The number of crypto scams in the industry continues to escalate as every day new reports unfold. While the crypto industry is still recovering from the massive Twitter hack that promoted a Bitcoin scam, a New York resident was recently arrested on charges of defrauding investors for more than $4.5 million in crypto assets.
Jae Woo Kim, a 27-year-old resident of New York City, was charged with one count of wire fraud, prosecutors U.S. Attorney David L. Anderson and the Federal Bureau of Investigation Special Agent John L. Bennett said in a criminal complaint filed on July 9.
Per the complaint, Kim lied about being a cryptocurrency trader to his friends and acquaintances starting in October 2017. He allegedly sought loans for crypto trading and business purposes.
However, the victims were unaware of the scam, and the filing states that the accused was using bitcoin and ethereum to finance transactions for the scheme, and transferred the funds he received in the form of crypto or U.S. dollars, to gambling websites outside the USA.
By May 2020, Kim had managed to convince the victims to loan him $4.5 million in crypto-assets, all of which were transferred to a sportsbook and casino located outside of the country.

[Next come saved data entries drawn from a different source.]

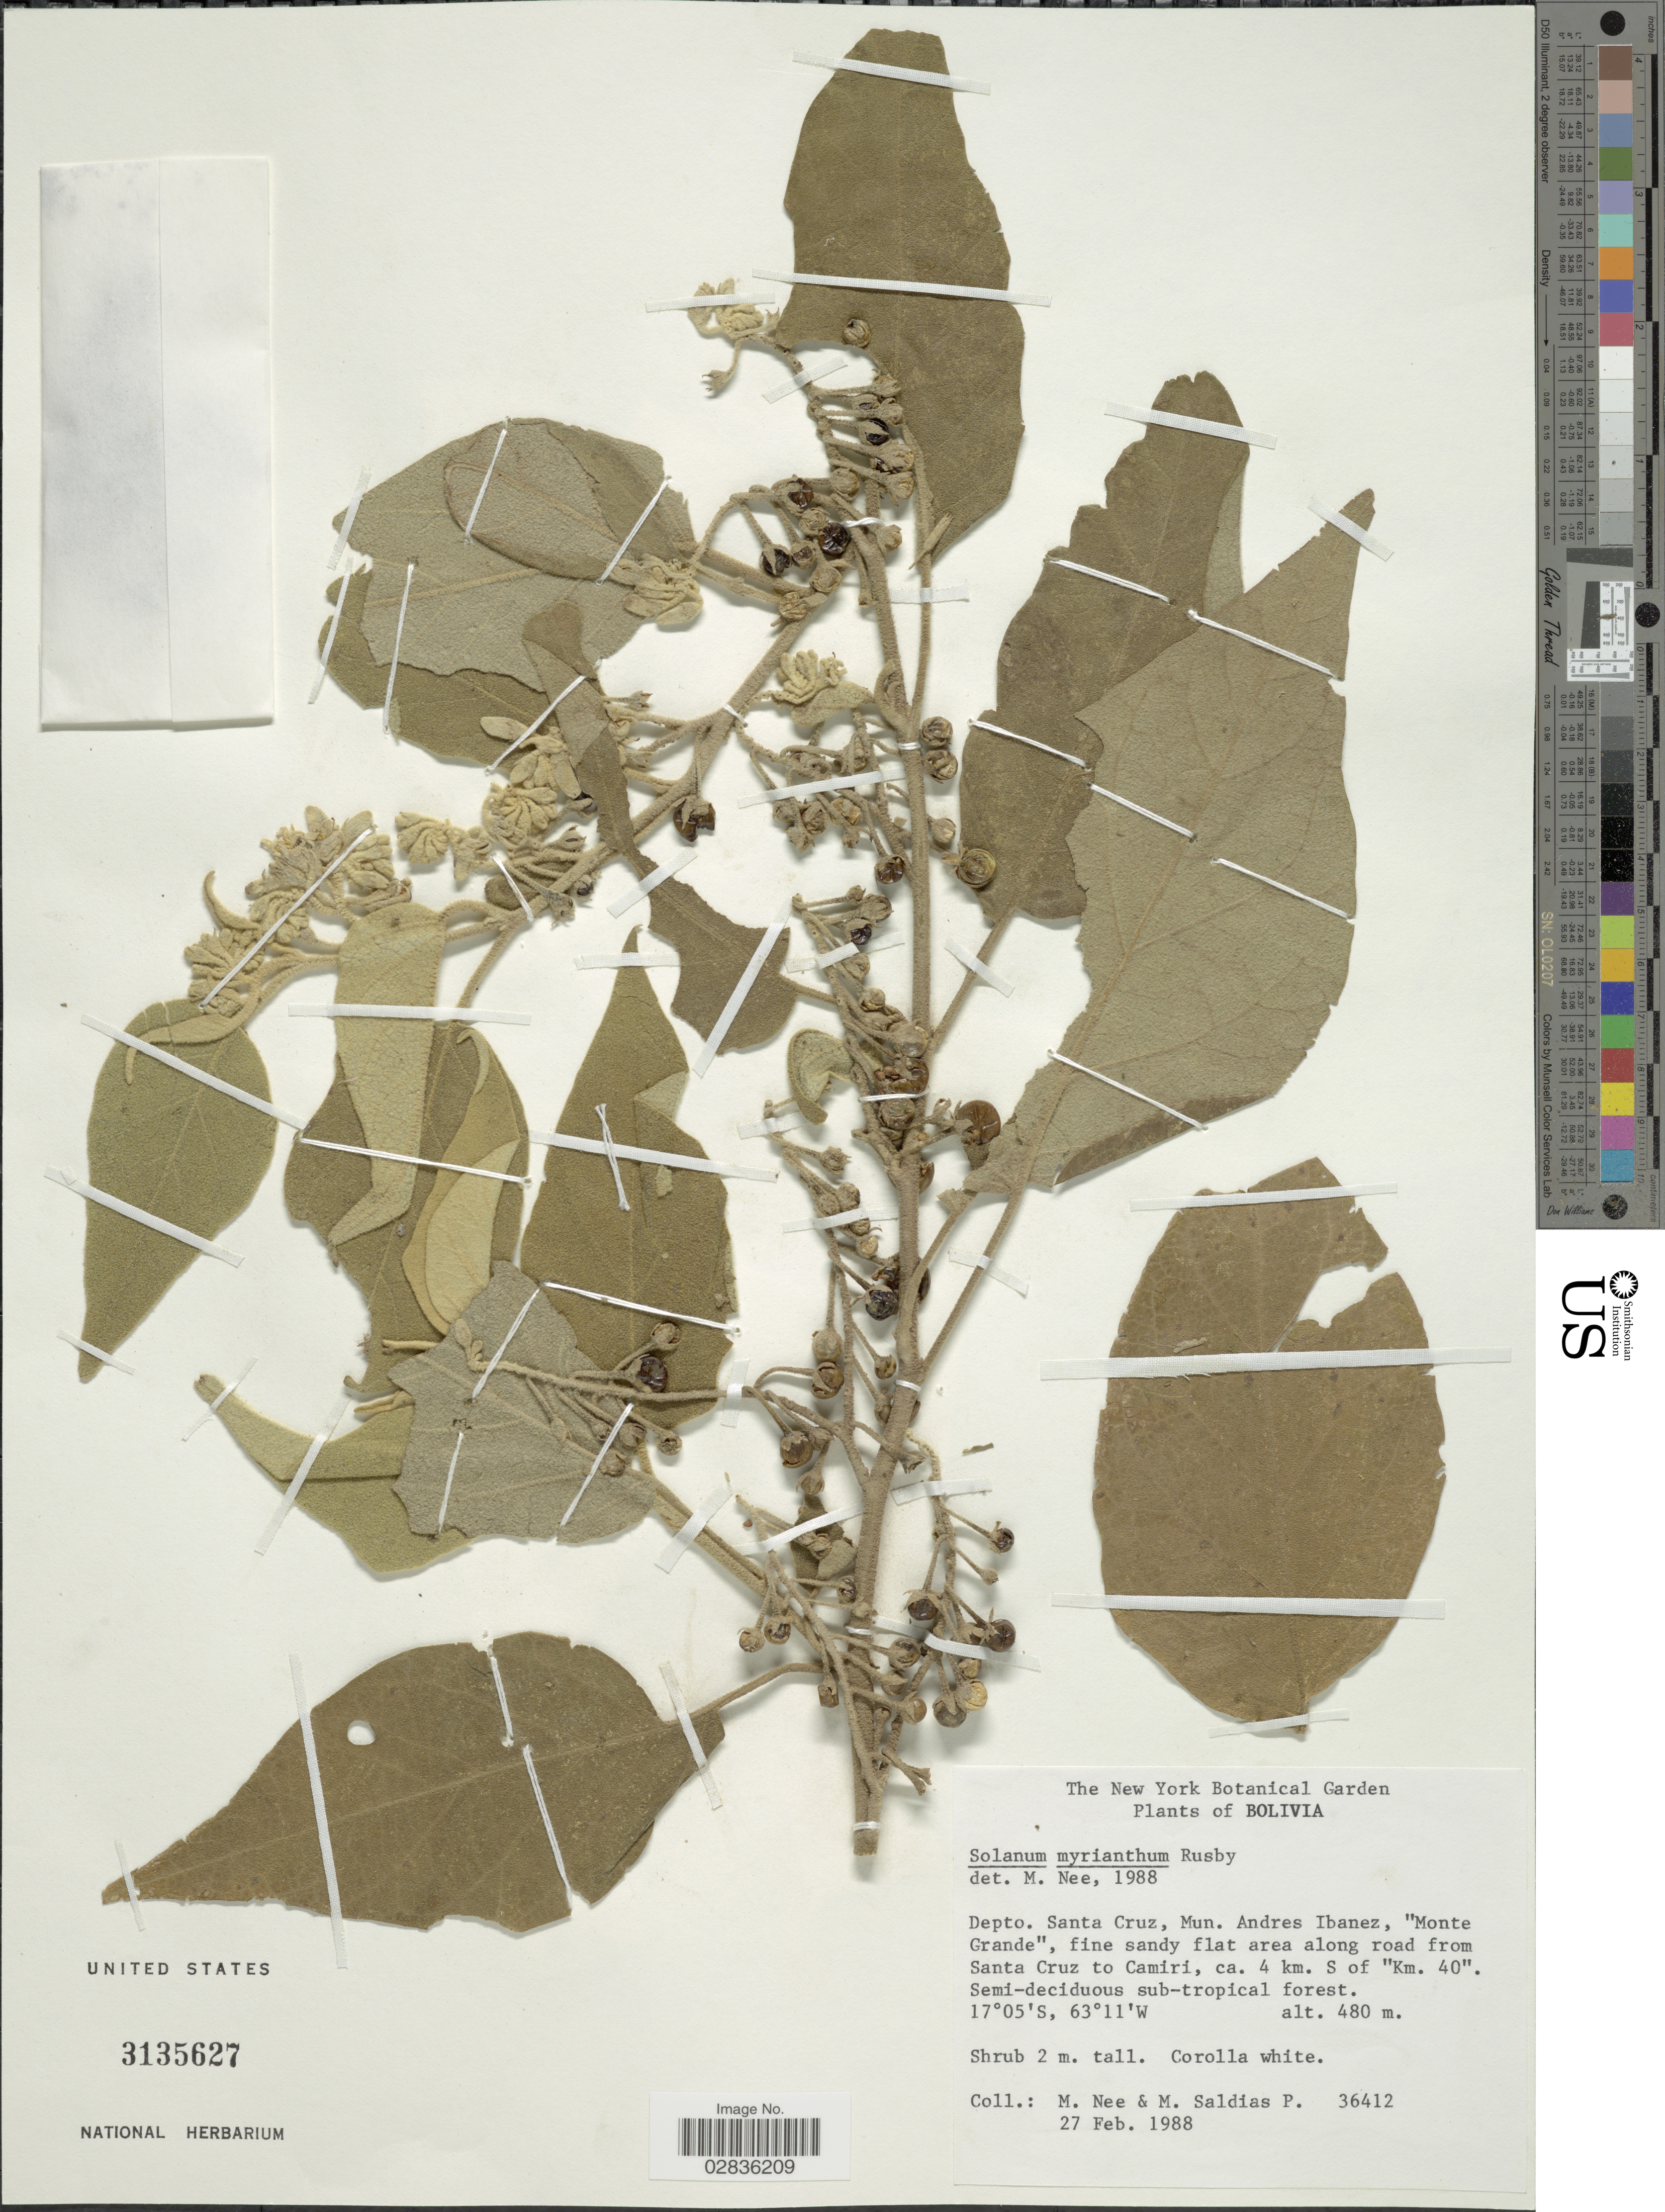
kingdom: Plantae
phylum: Tracheophyta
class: Magnoliopsida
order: Solanales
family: Solanaceae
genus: Solanum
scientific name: Solanum myrianthum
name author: Britton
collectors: M. Nee & M. Saldias P.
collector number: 36412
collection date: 1988-02-27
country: Bolivia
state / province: Santa Cruz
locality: Depto. Santa Cruz, Mun. Andres Ibanez, "Monte Grande", fine sandy flat area along road from Santa Cruz to Camiri, ca. 4 km. S of "Km. 40".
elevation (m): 480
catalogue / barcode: US 3135627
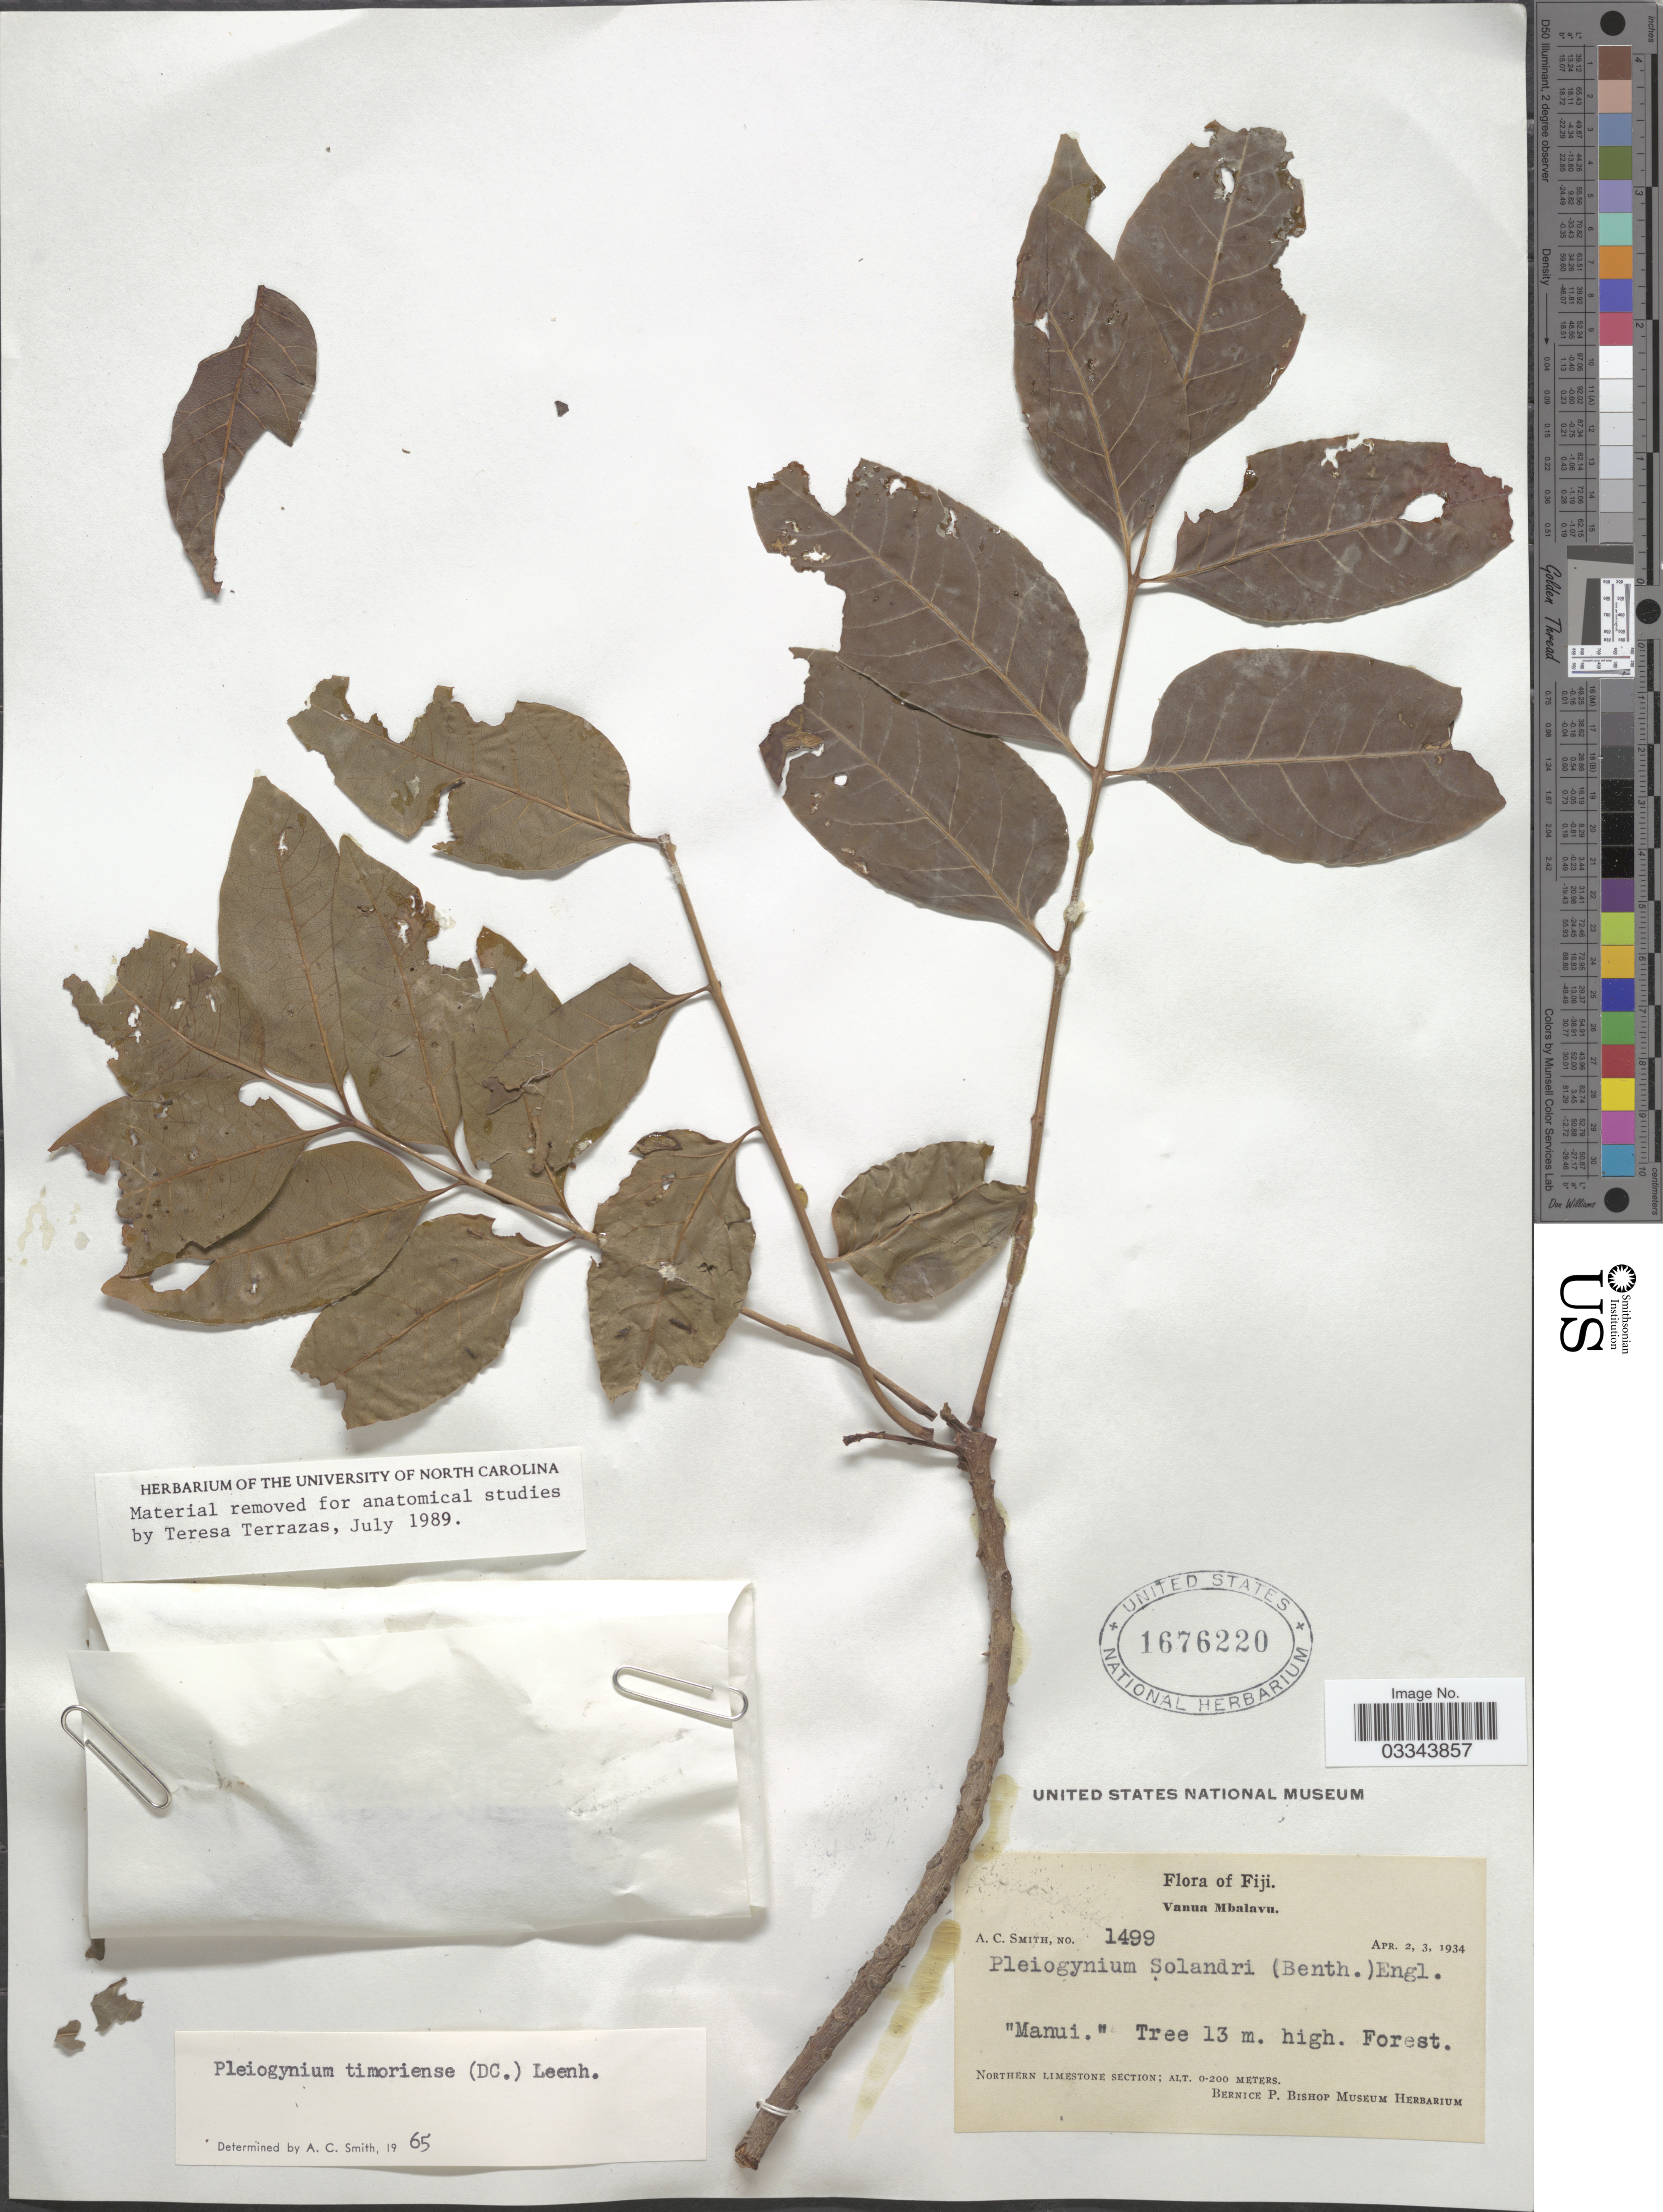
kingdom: Plantae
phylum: Tracheophyta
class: Magnoliopsida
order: Sapindales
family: Anacardiaceae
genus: Pleiogynium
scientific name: Pleiogynium timoriense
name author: (A. DC.) Leenh.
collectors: A. C. Smith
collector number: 1499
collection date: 1934-04-02/1934-04-03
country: Fiji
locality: Vanua Mbalavu.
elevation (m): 0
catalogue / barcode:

He persuaded his victims by telling them that they were financing his fairly modest operation,” according to the FBI. Furthermore, he has also been trying to get loans from new investors since February 2020.
As of now, Kim is now looking at 20 years in prison and a hefty fine of $250,000, if found guilty.
Crypto scammers plague the industry
2020 has seen its fair share of crypto scams, and recently the Chinese police cracked down on a $14.31 million crypto scam in Wenzhou.
The scammers defrauded victims by telling them that they had profited from an “investment scheme” and all the victims needed to do was send crypto to a Huobi wallet address (fake), after which they’d receive a more substantial amount in Huobi Token (HT).
Prior to this, two brothers Sean Hvizdzak and Shane Hvizdzak were accused of operating multiple crypto scams stealing millions of dollars from the victims.
The accused defrauded investors by asking them to invest in a crypto fund, then lying about the performance of that said fund. The accused allegedly moved $26 million from the funds to their personal accounts at banks and into some well-known crypto exchanges like Binance, Gemini, and Bittrex.